こうした雇用情勢の悪化に対し、社説で対策を訴えたのは10日付読売「人手不足産業への転職円滑に」と11日付産経「雇用の安全網強化を急げ」の2紙。特に読売は、日銀短観(全国企業短期経済観測調査)についての論評をも掲載(7日付)し、その中で「雇用の悪化に拍車をかけかねない」状況を指摘していて、同紙の真摯(しんし)な姿勢が窺(うかが)えた。
菅義偉政権は、雇用対策中心の追加経済対策を盛り込んだ今年度第3次補正予算案を、来年1月の通常国会に提出する方向で調整に入った(本紙14日付報道など)から、読売らの論評は実にタイムリーで時宜を得たものと言える。
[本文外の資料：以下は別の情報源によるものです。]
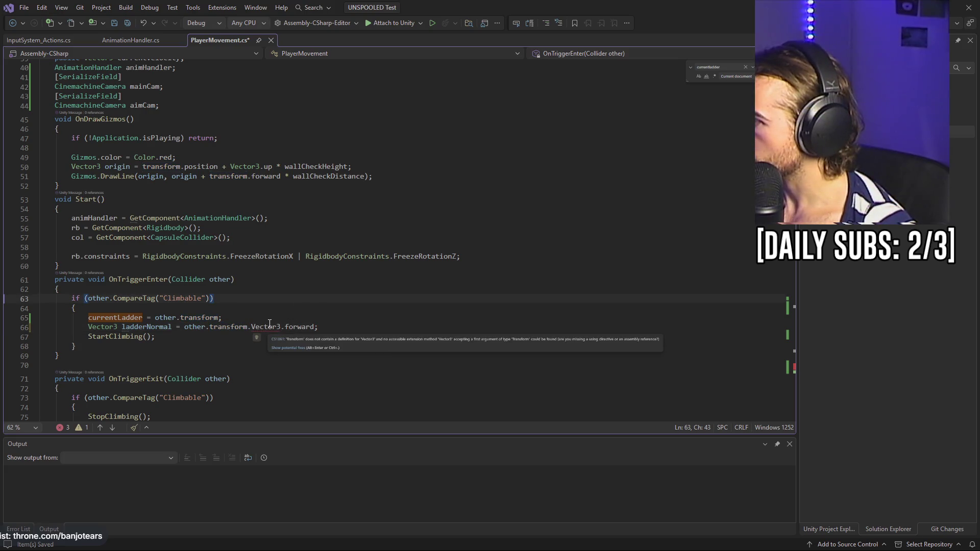
double_click(265, 327)
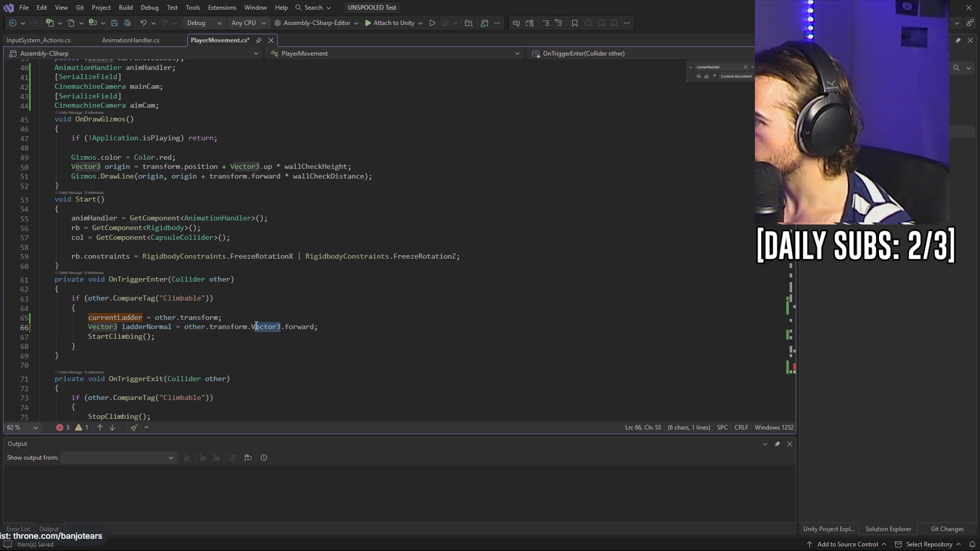
key("BackSpace")
key("BackSpace")
triple_click(367, 326)
left_click(366, 313)
key("ctrl+s")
まず、読売の「人手不足…」は、休業手当の一部を助成する雇用調整助成金を手厚くする特例措置が、非正規労働者も対象にしていて失業の増加に歯止めをかけていると評価。ただ、政府はこの特例措置を年明け以降、段階的に縮小する方向なのだが、同紙は「雇用情勢によっては、延長を検討すべきではないか」と再考を促す。妥当な提案である。
短観の論評でも記していたが、コロナ禍の収束が見通せず、企業の業績低迷が長引けば雇用の維持が困難になる恐れがある。
このため、同紙は「今後は、仮に失業したとしても、新たな仕事を見つけやすくするための施策に力を入れることが大切である」と強調する。
確かに尤(もっと)な主張で、人手の足りない業種や成長産業への労働移動をいかに円滑に進めるかである。
同紙は現状の公共職業訓練が、建設分野の技能育成などに偏っているのは物足りないとして、「様々な業種のIT化やデジタル化に対応した講座を増やし、企業や求職者のニーズに応えてもらいたい」としたが、その通りである。
◆安全網の強化求める
産経の「雇用の…」も、雇用調整助成金の特例については、読売と同様、「再延長も含め、雇用悪化が深刻化する事態に備えねばならない」と訴える。
同紙がこのように訴えるのも、前述したように、解雇や雇い止めが6万3000人に上り、業種別では製造業に続いて飲食業でも1万人を超えるなど、雇用調整の動きが幅広い業種に広がりつつあるからである。だからこそ、特例の再延長など「雇用の安全網を強化すべき」「財源の確保も必要に応じて急がねばならない」というわけである。
短観の論評では、読売のほかに日経(2日付)と本紙(3日付)が掲載した。3紙とも景況感の悪化に歯止めはかかったものの、「改善は小幅で、企業は先行きに確信を持てずにいる。政府・日銀はコロナ禍の影響にも目配りしながら景気の回復を着実に支えてほしい」(日経)、「景気を着実な回復に導くには、国による支援の継続が不可欠だ」(読売)などと訴えた。
本紙は経常利益見通しの悪化から、内需の柱の一つである設備投資が全規模全産業で前年度比マイナスとなるなど景気回復にブレーキになりそうなことのほか、雇用面でも人手の過剰感を示す指数が大企業、中小企業の全産業で上昇しているとして「雇用環境悪化への懸念もくすぶる」と指摘していた。
◆左派系紙の論評なし
今回、失業率悪化といい短観といい、いずれも国民の生活に直接関わる問題での論評を掲載したのは、保守系紙ばかりである。左派系紙の最近の社説は、もっぱら学術会議問題や「Go To」事業での政府批判に関心が注がれている。日頃、国民の関心の高い景気や生活に関する問題は二の次のようである。